The Chronicle understands the police administration has a few of these bulletproof vests, but hardly are they given out to officers who embark upon dangerous operations, including fighting armed robbers.  The lives of the police officers we are discussing would have probably been protected if they were wearing these bullet proof vests. The pains personnel of the Police Service are going through are enormous, but none of the human right advocacy groups in Ghana has ever raised concern about their plight. Unfortunately, anytime a policeman or woman kills an innocent Ghanaian, they hop from one radio station to the other, raising human right flags calling for the blood of the erring officer.

The Chronicle is not condoning any senseless killing, but if we are quick to attack the police over some of these infractions, then we must equally be eager to condemn those who see the security men as enemies who must be eliminated.

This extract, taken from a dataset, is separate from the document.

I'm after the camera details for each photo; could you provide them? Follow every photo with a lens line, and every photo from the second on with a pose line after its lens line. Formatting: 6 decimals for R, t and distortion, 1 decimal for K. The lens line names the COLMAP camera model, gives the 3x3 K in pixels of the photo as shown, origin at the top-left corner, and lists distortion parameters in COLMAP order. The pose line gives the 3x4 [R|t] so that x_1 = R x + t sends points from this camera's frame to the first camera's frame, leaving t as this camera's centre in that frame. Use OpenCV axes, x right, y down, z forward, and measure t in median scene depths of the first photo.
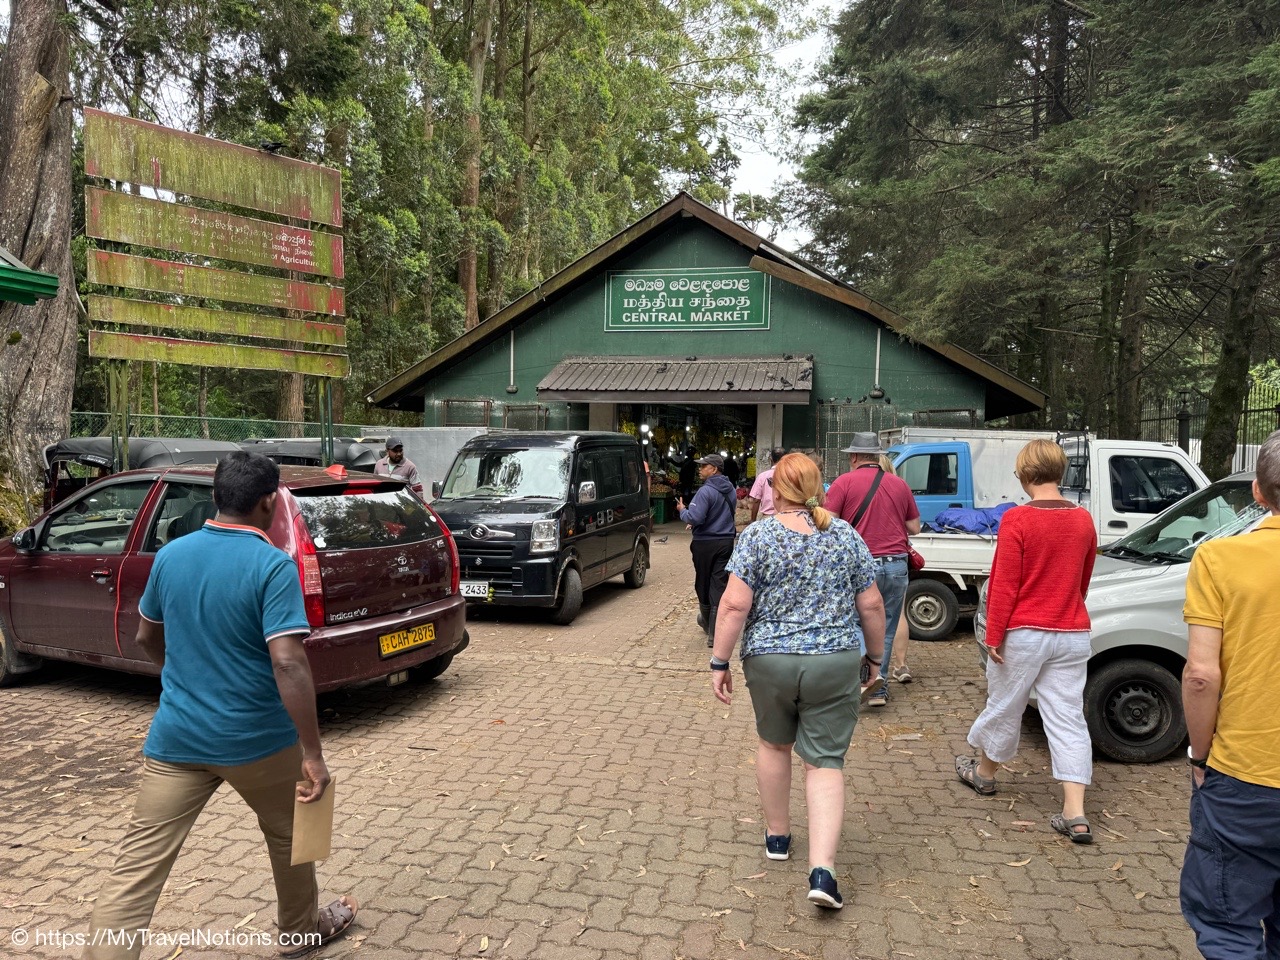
lens RADIAL K [[911.9, 0, 641.1], [0, 911.9, 481.7], [0, 0, 1]] dist [0.000333, -0.000521]
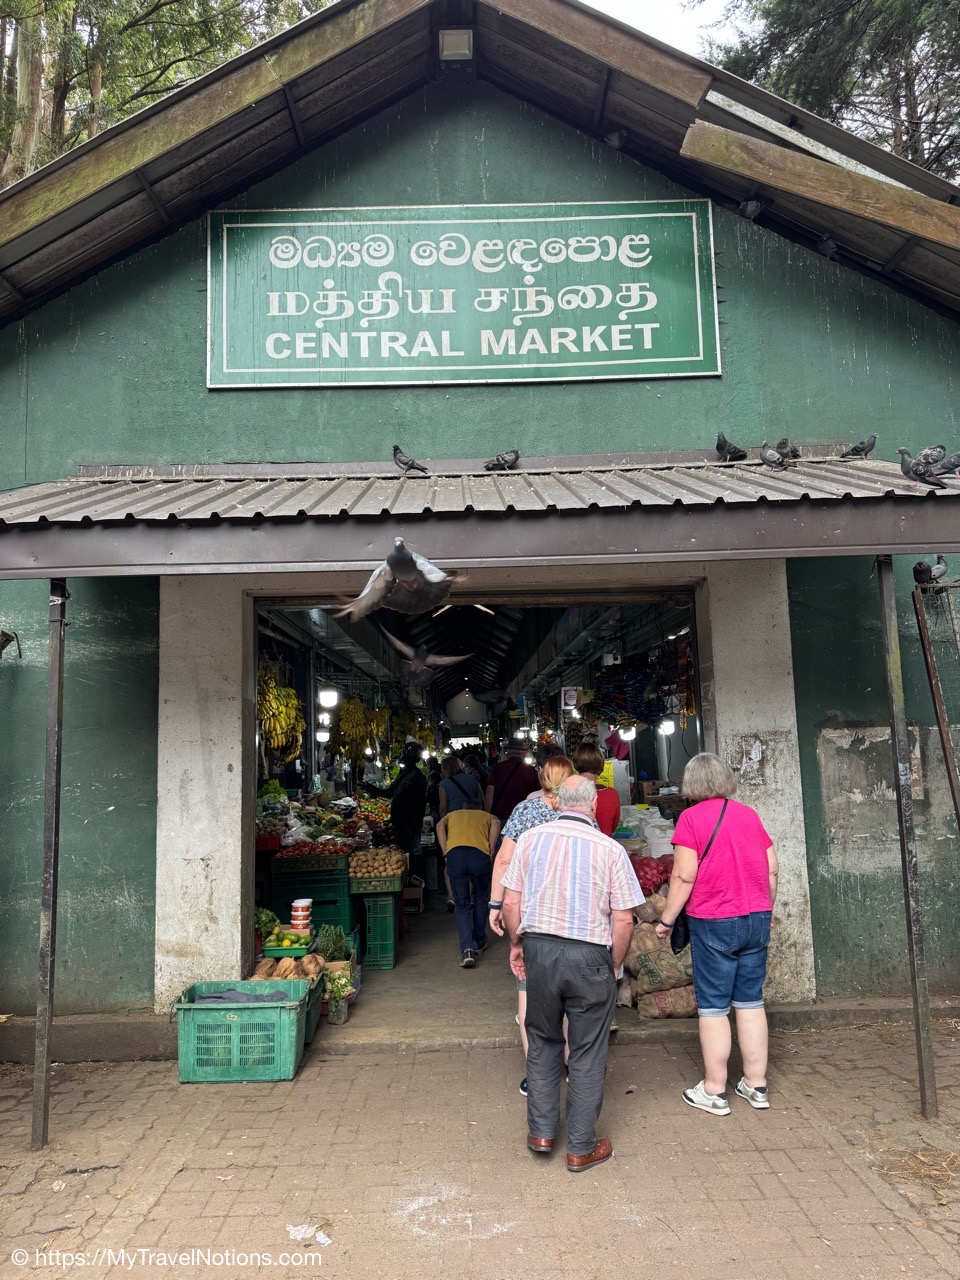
lens RADIAL K [[911.9, 0, 480.8], [0, 911.9, 638.5], [0, 0, 1]] dist [0.000333, -0.000521]
pose [[0.971342, -0.027699, 0.236068, -0.025663], [0.060968, 0.988993, -0.134820, -0.031889], [-0.229735, 0.145349, 0.962339, 0.702069]]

The same human rights groups should also put pressure on the government to ensure the procurement of the bullet proof vests for serving personnel. The way junior officers of the   Police Service, who are victims of these killings, are being treated, is simply unfair. We are, therefore, appealing to President Akufo-Addo to look into the issue we have raised, and use his good offices to procure enough bullet proof vests for the Police Service.